Breast Cancer in Australia, China & India Details
“Breast cancer” is a type of cancer mostly developed in women. It is life threaten disease which is growing all part of the world. Its incidence rates are varies from country to country or developed countries to un-developed countries depending on the public awareness, healthcare infrastructure, governments screening and preventive policies. In the Asia Pacific region, Australia having the highest breast cancer incidence rate 86 per 100,000 general women population whereas with 65.9, 65.7, 61.2, 52.1 and 51.5 incidence rates Taiwan, Singapore, Hong Kong, South Korea and Japan is holding the 2nd , 3rd, 4th, 5th and 6th places respectively in the region.
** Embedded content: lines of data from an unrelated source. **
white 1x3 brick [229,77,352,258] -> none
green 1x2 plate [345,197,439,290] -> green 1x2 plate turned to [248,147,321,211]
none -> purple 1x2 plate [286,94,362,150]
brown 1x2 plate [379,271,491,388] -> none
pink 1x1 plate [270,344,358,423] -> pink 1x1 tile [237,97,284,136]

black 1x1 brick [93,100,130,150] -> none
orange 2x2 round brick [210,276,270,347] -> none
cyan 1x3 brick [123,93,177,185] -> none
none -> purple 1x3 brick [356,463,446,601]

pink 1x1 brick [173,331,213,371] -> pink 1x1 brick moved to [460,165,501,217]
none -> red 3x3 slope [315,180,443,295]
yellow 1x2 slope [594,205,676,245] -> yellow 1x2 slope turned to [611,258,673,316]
Worldwide breast cancer incidence rate was 43.3 per 100,000 women.
Lack of female doctors and nurses are one of the most driving forces to increase breast cancer incidence among the women as women are hesitating to explain their medical condition to the male doctor. Social and cultural behaviors among the most of Islamic countries (such as Pakistan, Bangaladesh, Malaysia etc.) are also helping to increase breast cancer incidence cases among these countries. As a result, breast cancer case has diagnosed in the late stage where curing disease is very difficult.
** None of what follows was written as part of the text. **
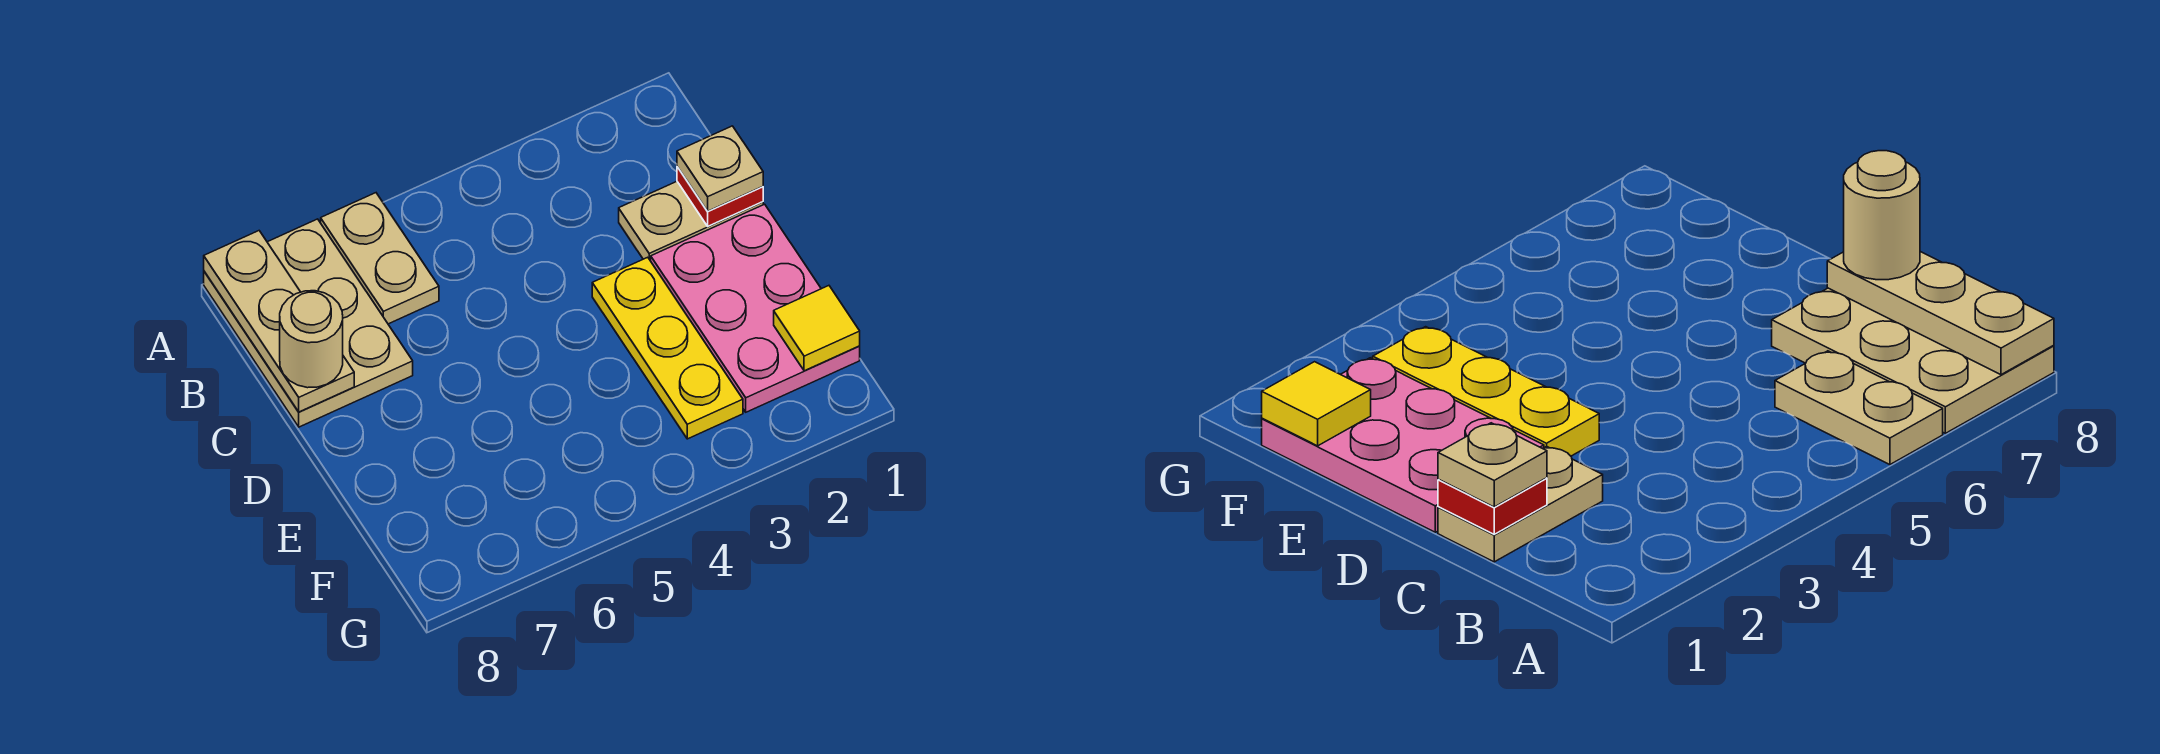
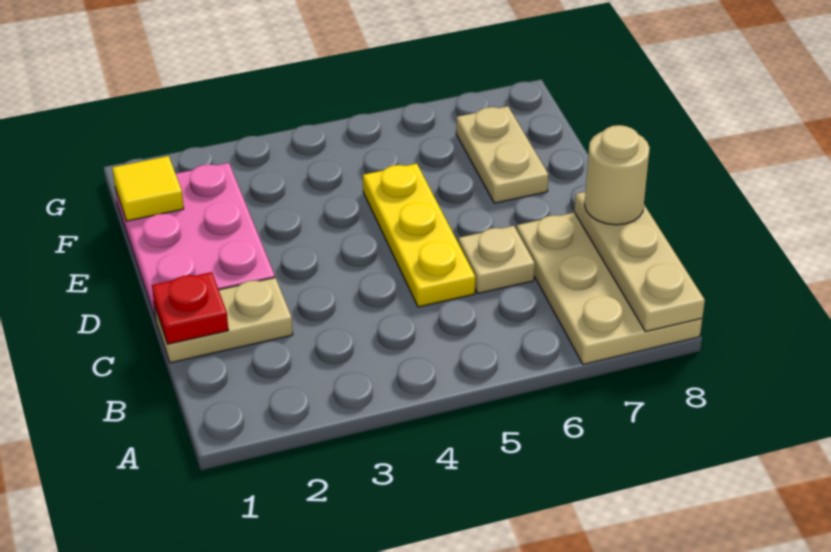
tan 1x2 plate [321,193,439,324] -> tan 1x2 plate moved to [456,106,548,203]
tan 1x1 plate [677,126,763,211] -> tan 1x1 plate moved to [458,226,535,293]
yellow 1x3 plate [592,257,743,439] -> yellow 1x3 plate moved to [363,164,475,307]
In context of breast cancer death, with 18.9 mortality rate per 100,000 women, Malaysia having the highest ranking in the Asia pacific region. With 15.5, 14.0, 12.7 mortality rate, Singapore, Australia and India holds 2nd, 3rd and 4th ranks respectively for breast cancer death in the region. Worldwide mortality rate from breast cancer is 12.9 per 100,000 women.
In 1991, Australian government has established BreastScreen Australia to provide free, population wide mammography screening every two years to women aged 50-69. The upper age limit was extended to 74 years in 2015. The breast cancer screening participants are stable between 54 percent and 58 percent in past couples of years.
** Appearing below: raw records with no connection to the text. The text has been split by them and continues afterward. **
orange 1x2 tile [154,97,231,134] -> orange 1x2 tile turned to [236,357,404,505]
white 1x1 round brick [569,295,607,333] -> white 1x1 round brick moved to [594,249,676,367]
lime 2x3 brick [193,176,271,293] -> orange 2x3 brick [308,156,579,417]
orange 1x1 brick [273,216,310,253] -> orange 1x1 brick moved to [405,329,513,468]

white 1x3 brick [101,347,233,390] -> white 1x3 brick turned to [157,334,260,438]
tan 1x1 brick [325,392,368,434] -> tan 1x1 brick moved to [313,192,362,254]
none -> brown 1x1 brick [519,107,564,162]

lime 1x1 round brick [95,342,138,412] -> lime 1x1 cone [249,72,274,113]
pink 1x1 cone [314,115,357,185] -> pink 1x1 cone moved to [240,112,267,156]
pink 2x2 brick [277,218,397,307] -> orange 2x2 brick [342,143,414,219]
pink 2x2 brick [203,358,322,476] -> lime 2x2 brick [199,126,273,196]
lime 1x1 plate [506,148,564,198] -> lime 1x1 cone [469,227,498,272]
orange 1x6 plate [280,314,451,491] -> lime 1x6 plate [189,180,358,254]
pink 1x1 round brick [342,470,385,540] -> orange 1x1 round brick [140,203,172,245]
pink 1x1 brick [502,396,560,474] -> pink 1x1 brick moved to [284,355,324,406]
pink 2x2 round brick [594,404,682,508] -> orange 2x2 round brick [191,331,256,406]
Breast cancer awareness in Australia is steadily growing due to government supports and national and international NGOs efforts. According to a survey conducted in 2014, 91 percent of respondents said that breast cancer can be successfully treated whereas 97 percent believes that early detection of breast cancer can mean less invasive treatment and better quality of life.
At present china has not established national level breast cancer screening programs in their national healthcare policy. With respect to other Asian countries, China has low breast cancer incidence and mortality rate. It is one of the reasons which indirectly affect the implication of breast cancer screening program national level in China. Local trial projects have occurred in some part of China. A 2010 survey found that only 22 percent of Chinese women get breast cancer screening with all methods including Clinical Breast Examine (CBE) in their whole life.
Breast cancer awareness in China is very poor. According to a survey conducted in urban and rural women from Eastern China, around 82 percent women had very bad awareness about the breast cancer and around half of that knew breast lump was a potential indication of the breast cancer. Lack of national level breast cancer screening program is also contributing low breast cancer awareness in China.
India is still waiting for a national level breast cancer screening program for early detection of breast cancer patients. At present, there is no strategy, nor any efforts, when it comes to finding early breast cancer in India. As a result, less than 1 percent of Indian women aged 40 to 69 have a screen in every two years.
Breast cancer awareness in India is not good. In last 7-8 years, there is no significant improve for breast cancer awareness among the Indian women. Low literacy about breast cancer among the Indian women is more responsible factor than socio-economic and educational background. There is urgent need to establish a national level breast cancer awareness programs in India.